Es gibt einen Weg ins Kino und einen ins Leben zurück. Jammern über den Zustand der Welt im Allgemeinen oder den besonderen der Berlinale nützt dabei eher wenig. Vielleicht wäre Weinen eher angebracht, wie schon Seneca, aber auch Kafka wusste.
Mir ist aufgefallen, dass ich zu viel klage, wenn ich vom Festival schreibe. An meinem letzten Tag in Berlin gelobe ich Besserung. Immerhin riet schon Seneca, der aufgrund des als Special gezeigten „Seneca – Oder: Über die Geburt von Erdbeben“ für lange Zeit in meinem Gedächtnis wie John Malkovich aussehen wird, sich von den Nörglern fernzuhalten. Sie würden immer Grund zum Jammern finden.
Aber jammert man nicht auch, um Gemeinsamkeiten zu finden? Letztlich ist auch ein Filmfestival eine Ansammlung Getriebener, Gezwungener, Hungriger und Übersättigter, die nach einer Verbindung suchen.
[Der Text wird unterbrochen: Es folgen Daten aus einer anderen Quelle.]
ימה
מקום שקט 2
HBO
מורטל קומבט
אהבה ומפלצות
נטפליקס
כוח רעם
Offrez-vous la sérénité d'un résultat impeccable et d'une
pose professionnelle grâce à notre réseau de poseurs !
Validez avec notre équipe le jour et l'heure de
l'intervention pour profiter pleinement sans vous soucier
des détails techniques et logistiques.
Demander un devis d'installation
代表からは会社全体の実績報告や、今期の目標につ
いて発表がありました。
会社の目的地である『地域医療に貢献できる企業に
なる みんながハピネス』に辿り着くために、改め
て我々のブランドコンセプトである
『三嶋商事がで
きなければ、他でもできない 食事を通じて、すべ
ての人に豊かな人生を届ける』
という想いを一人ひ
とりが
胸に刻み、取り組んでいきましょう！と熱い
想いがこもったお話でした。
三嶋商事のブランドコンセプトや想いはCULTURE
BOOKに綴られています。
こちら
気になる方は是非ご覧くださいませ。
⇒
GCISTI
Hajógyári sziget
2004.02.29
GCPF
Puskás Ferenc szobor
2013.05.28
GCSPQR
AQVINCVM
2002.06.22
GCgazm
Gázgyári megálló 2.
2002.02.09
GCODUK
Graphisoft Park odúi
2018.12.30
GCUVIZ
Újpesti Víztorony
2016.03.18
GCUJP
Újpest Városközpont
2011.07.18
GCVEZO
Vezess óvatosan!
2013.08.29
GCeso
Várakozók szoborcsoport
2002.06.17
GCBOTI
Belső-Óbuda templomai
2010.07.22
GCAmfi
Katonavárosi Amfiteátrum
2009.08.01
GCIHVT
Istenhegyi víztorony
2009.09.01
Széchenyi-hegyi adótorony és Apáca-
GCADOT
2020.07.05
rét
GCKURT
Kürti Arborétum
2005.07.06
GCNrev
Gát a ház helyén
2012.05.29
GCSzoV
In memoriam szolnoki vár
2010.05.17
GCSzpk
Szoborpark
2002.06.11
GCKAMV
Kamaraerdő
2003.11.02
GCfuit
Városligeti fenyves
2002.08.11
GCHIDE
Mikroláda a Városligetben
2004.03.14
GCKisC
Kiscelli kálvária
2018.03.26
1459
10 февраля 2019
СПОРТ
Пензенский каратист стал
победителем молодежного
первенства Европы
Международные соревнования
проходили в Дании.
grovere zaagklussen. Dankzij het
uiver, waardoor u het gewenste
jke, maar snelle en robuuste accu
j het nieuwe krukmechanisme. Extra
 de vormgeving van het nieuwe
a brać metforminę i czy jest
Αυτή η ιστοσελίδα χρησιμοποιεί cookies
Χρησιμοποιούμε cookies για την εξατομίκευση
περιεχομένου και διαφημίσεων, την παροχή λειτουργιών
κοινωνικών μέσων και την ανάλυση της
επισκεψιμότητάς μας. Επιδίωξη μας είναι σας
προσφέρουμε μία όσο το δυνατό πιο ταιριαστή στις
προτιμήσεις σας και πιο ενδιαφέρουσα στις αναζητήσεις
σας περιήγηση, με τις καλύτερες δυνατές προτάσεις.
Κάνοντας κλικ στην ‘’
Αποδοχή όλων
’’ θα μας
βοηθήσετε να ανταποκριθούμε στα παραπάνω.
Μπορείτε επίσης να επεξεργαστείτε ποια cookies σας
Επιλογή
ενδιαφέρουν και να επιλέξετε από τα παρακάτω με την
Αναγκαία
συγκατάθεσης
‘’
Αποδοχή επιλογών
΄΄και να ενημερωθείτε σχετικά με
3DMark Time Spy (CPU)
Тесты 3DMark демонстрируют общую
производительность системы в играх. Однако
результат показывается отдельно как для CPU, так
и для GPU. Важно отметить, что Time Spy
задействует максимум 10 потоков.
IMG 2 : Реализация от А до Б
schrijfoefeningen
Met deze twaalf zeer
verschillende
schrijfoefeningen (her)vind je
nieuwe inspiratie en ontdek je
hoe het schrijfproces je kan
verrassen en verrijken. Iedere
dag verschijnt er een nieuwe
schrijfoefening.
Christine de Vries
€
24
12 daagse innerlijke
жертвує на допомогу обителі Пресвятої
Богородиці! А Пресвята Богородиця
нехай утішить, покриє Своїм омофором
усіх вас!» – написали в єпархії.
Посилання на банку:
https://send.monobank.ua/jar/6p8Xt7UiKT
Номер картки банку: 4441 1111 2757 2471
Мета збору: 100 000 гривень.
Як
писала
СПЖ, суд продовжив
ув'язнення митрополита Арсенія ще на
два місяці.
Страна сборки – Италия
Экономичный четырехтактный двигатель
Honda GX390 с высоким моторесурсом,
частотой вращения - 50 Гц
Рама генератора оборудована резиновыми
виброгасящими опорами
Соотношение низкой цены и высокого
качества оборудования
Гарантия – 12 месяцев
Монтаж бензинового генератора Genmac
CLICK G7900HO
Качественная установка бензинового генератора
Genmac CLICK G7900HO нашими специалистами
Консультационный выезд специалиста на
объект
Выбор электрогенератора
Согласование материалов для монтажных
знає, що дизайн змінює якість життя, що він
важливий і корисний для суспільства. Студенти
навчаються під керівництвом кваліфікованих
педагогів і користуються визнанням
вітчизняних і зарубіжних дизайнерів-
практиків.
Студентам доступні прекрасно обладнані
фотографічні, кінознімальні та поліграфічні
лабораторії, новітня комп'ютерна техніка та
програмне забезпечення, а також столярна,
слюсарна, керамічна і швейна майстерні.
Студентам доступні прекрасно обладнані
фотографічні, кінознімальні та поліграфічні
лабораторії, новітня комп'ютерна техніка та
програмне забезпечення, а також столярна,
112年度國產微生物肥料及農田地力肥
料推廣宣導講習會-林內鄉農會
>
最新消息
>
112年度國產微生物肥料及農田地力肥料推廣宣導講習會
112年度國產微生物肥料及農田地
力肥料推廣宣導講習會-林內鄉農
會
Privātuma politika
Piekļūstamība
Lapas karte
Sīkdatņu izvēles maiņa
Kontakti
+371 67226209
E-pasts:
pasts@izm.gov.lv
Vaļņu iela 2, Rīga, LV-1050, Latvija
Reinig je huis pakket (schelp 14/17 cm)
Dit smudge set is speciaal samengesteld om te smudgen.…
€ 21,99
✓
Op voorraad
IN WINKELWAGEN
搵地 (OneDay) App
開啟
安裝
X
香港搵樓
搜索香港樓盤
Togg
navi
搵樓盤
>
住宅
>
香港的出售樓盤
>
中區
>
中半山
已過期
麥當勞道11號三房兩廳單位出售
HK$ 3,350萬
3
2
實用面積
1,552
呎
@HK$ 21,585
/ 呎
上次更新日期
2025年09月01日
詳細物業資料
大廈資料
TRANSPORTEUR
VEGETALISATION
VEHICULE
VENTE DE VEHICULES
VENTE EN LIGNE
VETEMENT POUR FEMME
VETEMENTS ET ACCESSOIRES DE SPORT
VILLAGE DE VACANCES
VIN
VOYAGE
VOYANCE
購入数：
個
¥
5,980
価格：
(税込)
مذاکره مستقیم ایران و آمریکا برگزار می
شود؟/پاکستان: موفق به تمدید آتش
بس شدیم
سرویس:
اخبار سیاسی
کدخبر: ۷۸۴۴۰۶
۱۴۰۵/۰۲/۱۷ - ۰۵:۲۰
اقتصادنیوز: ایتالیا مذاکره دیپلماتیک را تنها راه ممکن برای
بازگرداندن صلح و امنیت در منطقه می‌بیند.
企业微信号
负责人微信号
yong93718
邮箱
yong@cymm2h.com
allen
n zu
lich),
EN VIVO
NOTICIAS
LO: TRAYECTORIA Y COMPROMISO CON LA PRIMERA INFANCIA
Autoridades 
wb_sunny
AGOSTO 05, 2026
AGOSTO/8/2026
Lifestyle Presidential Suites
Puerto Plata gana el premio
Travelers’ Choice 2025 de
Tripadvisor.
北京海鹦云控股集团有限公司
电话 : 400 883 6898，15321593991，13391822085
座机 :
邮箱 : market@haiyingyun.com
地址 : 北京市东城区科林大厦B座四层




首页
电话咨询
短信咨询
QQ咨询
Auf der gemeinsamen oder ganz persönlichen Suche nach jenem Film, der endlich alles klärt oder beendet. Sie suchen untereinander und mit den Filmen. Sie leben noch nicht in jenem Eremocene, dem Zeitalter der Einsamkeit, das entsteht, weil wir Menschen zu viele andere Lebensformen ausgelöscht haben, wie der Biodiversitätsexperte E.O. Wilson sagte.
In ihrem Film „Poznámky z Eremocénu“ (Notes from Eremocene) zelebriert Viera Čákanyová die letzten Funken einer analogen Menschlichkeit in einer Welt und in einem Film, die schon vollends von digitalen Technologien beherrscht werden. Ihr Film hat viele schöne und anregende Momente, aber wie immer, wenn ich virtuosen Umgang mit künstlich erzeugten Bildern sehe, sehne ich mich nach der wirklichen Welt. „Ich würde lieber noch ein letztes Mal im echten Ozean schwimmen“, sagt eine der menschlichen Stimmen, nach denen die digitalen Stimmen der Zukunft im Film suchen.
Auch ich würde lieber im Menschlichen sterben als im Künstlichen überleben. Meine schönsten Beobachtungen während der Berlinale mache ich folgerichtig zwischen den Kinos. Zum Beispiel als eine ungefähr 70-jährige Frau in der U-Bahn in einer gewöhnungsbedürftigen, aber aufrichtigen Interpretation von „My Heart Will Go On“ von Céline Dion intoniert und das ganze Abteil über sämtliche Kulturen und Klassenunterschiede hinweg lächeln und lachen muss, bevor ihr fast alle Münzen geben.
Nach der Vorführung von Angela Schanelecs „Music“ umarmt mich ein befreundeter Kritiker aus Brasilien lange, weil wir ähnliches empfunden haben. Genau das macht das Kino aus. Es gibt einen Weg zu ihm und von ihm zurück ins Leben.
Am Abend erfahre ich vom Tod Safi Fayes. Sie war eine große Filmemacherin, deren Filme hoffentlich noch lange gezeigt werden. In den Fiktionsbescheinigungen wurde dieses Jahr ihr vom deutschen Fernsehen produzierter Film „Man sa yay (I, Your Mother)“ präsentiert. Ich habe ihn verpasst wie so vieles. Aber ich möchte nicht jammern. Man darf weinen, aber nicht jammern, wie Seneca und auch Kafka wussten.